The Importance of Trans-Led Progress

Zuka says Gilead has heard from “talking to a lot of transgender leaders” across the country that funding trans-led groups “is really important,” in part because transgender communities face widespread “stigma and discrimination.” A 2018 Human Rights Campaign Foundation report points to six areas wherein trans people are often denied opportunity and prevented full societal participation: legal identification, education, employment, healthcare and social services, criminal justice systems, and the types of barriers faced by immigrants, asylum seekers, and refugees. The report states these limiting experiences put trans people at higher risk of poverty, health problems, violence and other difficulties. At least 18 transgender people have already been killed in the U.S. in 2019.

“The number of victims could be even higher due to underreporting, and better data collection by law enforcement is needed to create strategies that will prevent anti-transgender violence,” said American Medical Association (AMA) board member Dr. S. Bobby Mukkamala. Police reports sometimes misgender trans victims. In 2019, the AMA adopted a plan to direct attention to the “epidemic of violence against the transgender community,” especially against trans people of color. 

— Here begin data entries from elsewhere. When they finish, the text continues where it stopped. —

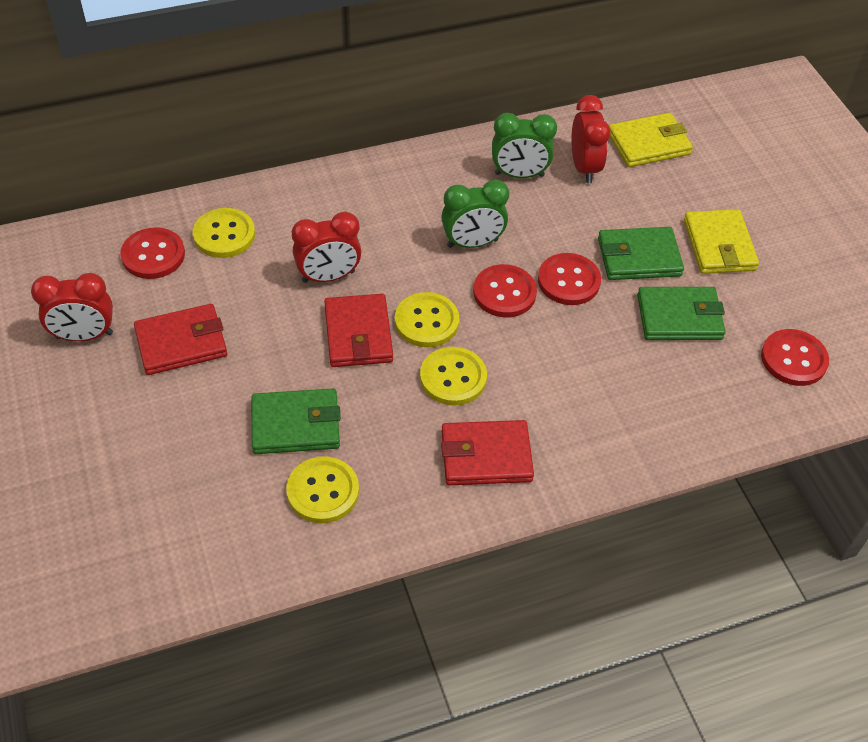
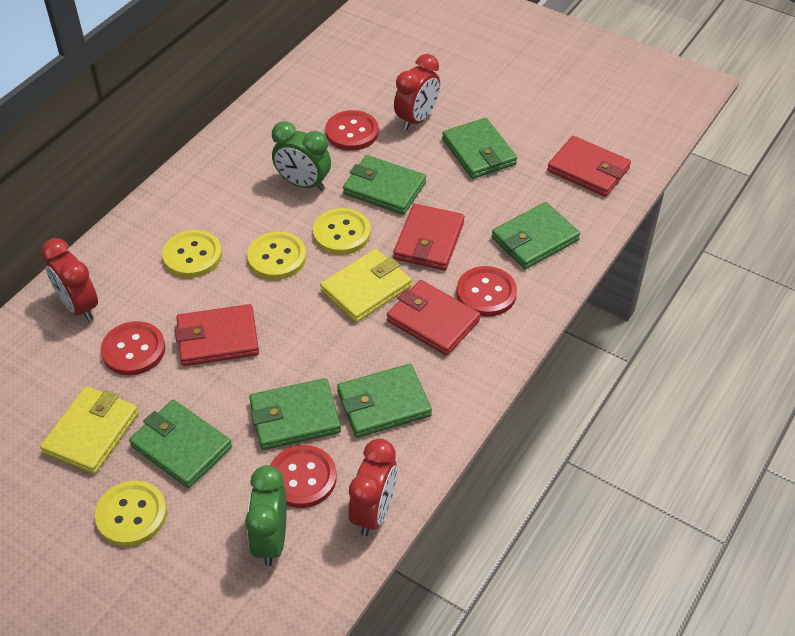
green wallet: [251,388,341,454] [598,227,684,280] [637,287,726,340] = 3 -> [129,400,232,488] [249,378,341,450] [337,364,432,438] [343,155,426,215] [442,118,517,179] [491,202,580,269] = 6
red wallet: [134,304,227,375] [324,294,393,367] [441,420,534,486] = 3 -> [175,304,259,366] [387,280,480,356] [393,204,465,270] [547,136,631,197] = 4

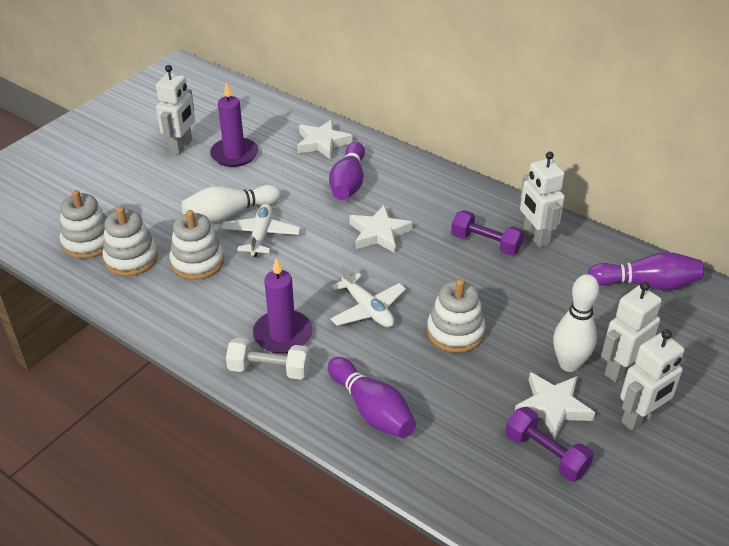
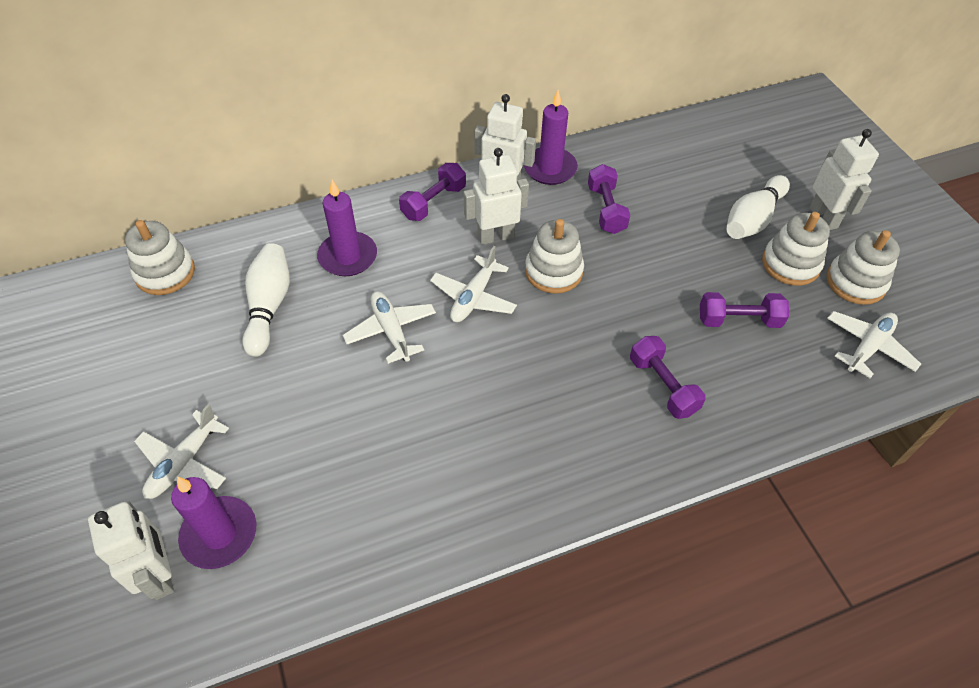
purple bowling pin: [328,357,416,438] [329,142,365,200] [588,252,704,290] = 3 -> none = 0
purple candle: [210,82,258,167] [253,258,312,354] = 2 -> [171,477,256,569] [317,180,377,276] [524,90,578,185] = 3
purple dumbbell: [451,210,524,256] [505,407,594,481] = 2 -> [399,163,466,221] [588,164,630,234] [630,336,706,419] [700,292,789,328] = 4
white dumbbell: [226,338,310,380] = 1 -> none = 0
white plane: [221,204,301,257] [331,264,406,327] = 2 -> [134,404,229,499] [343,291,436,364] [430,246,517,322] [827,311,921,378] = 4
white star: [297,119,353,159] [349,205,413,253] [515,372,595,440] = 3 -> none = 0

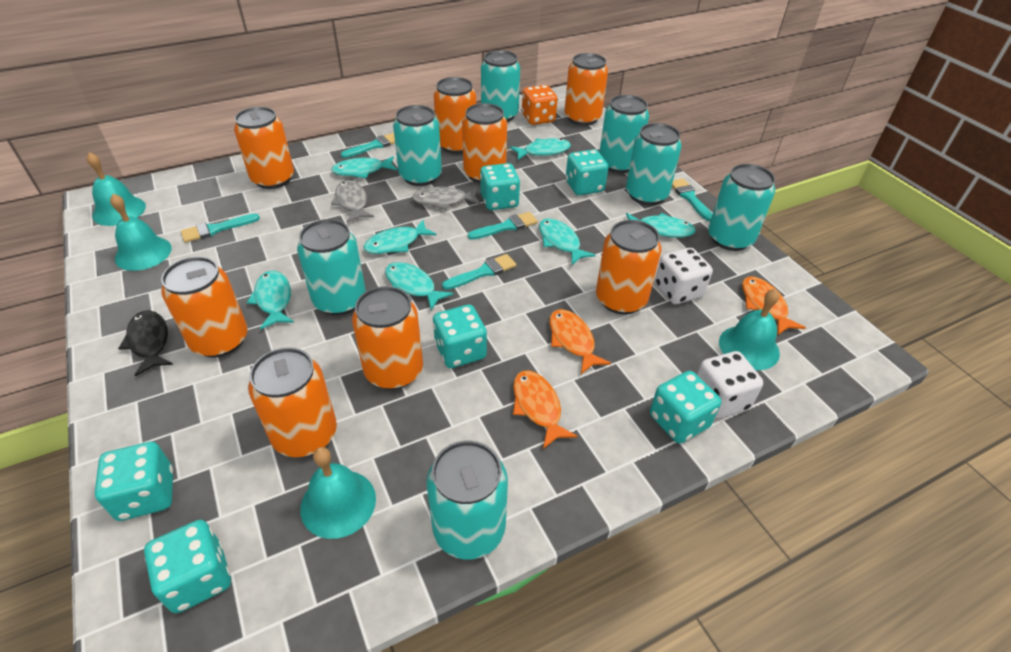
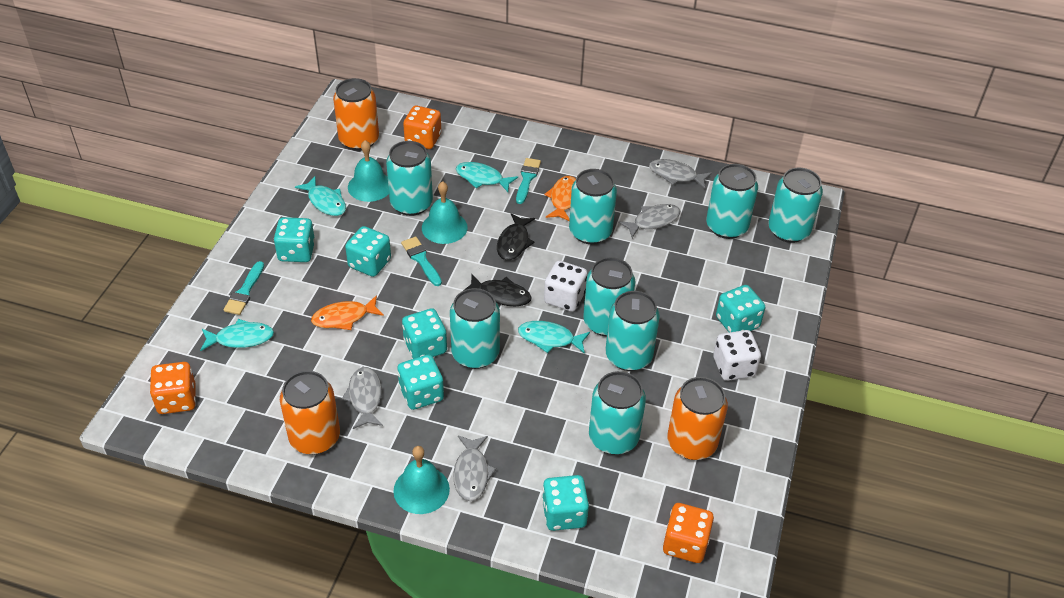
black fish: [118,310,173,377] = 1 -> [463,274,531,306] [497,213,535,260] = 2
grey fish: [331,180,374,223] [412,187,480,210] = 2 -> [342,367,383,429] [453,435,496,501] [618,204,680,238] [649,159,712,188] = 4
orange can: [161,256,248,358] [234,107,294,189] [248,347,337,457] [352,286,423,390] [434,77,476,154] [462,103,507,183] [564,53,608,126] [596,220,661,314] = 8 -> [280,371,340,455] [333,78,379,151] [667,377,728,460] = 3
orange dice: [522,85,558,125] = 1 -> [150,362,196,414] [403,106,441,149] [663,503,714,563] = 3
orange fish: [513,370,578,449] [549,309,611,374] [742,277,806,335] = 3 -> [311,295,384,330] [544,176,576,221] = 2
turquoise bell: [87,152,146,226] [110,194,172,271] [300,447,376,539] [719,289,780,370] = 4 -> [348,140,389,202] [393,446,450,514] [422,181,468,244] = 3
turquoise brush: [181,213,260,243] [341,133,395,158] [442,254,516,290] [468,212,538,240] [672,178,712,221] = 5 -> [223,261,264,315] [401,237,442,286] [516,158,541,204] = 3
turquoise can: [297,219,366,315] [393,105,442,186] [426,441,508,560] [481,50,520,122] [599,95,649,173] [626,123,682,205] [708,164,775,251] = 7 -> [386,141,433,216] [450,288,500,369] [569,169,617,244] [583,257,635,337] [589,371,646,455] [605,291,660,371] [706,164,758,239] [768,168,823,243] = 8
turquoise fish: [246,271,294,330] [331,156,397,178] [363,220,437,254] [385,262,453,310] [510,138,571,160] [539,218,596,265] [626,213,696,238] = 7 -> [200,319,274,351] [295,176,346,216] [456,162,518,192] [518,321,590,354] = 4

“I want us to live in a world where we don’t have to worry about walking out of our front doors and being killed because someone doesn’t understand who we are,” said Mariah Moore, a Transgender Law Center program assistant, to the New York Times.

Because trans people face so many challenges in society, Zuka says it is “important that [members of the trans community see] themselves in the leaders of an organization… they are more likely to seek services and to feel welcomed” by trans-led organizations. He says “organizations that are trans-led [are] most likely to really understand and prioritize the needs of the transgender community.”

Desirée Flores, U.S. social justice program director of the Arcus Foundation, also upholds the importance of trans-led change. Arcus was the top giver to U.S. trans communities between 2015 and 2016, and the top LGBTQ funder overall in 2016 and 2017. “[Any] effort led by and for individuals and communities that have been pushed to the margins benefits tremendously from the lived experience and insights of its architects, and is more likely to [effectively address] the root causes and systems underlying that community’s challenges,” she says. 

And Gunther of Astraea says the current low level of funding for trans communities “severely [limits] trans groups’ abilities to make progress and [contributes to the] burnout and lack of sustainability of trans leaders… Every single funder should consider how supporting trans rights and funding trans-led organizations fits into their strategies, including by supporting trans groups directly and partnering with powerful trans-led funding initiatives like the Trans Justice Funding Project and the International Trans Fund.”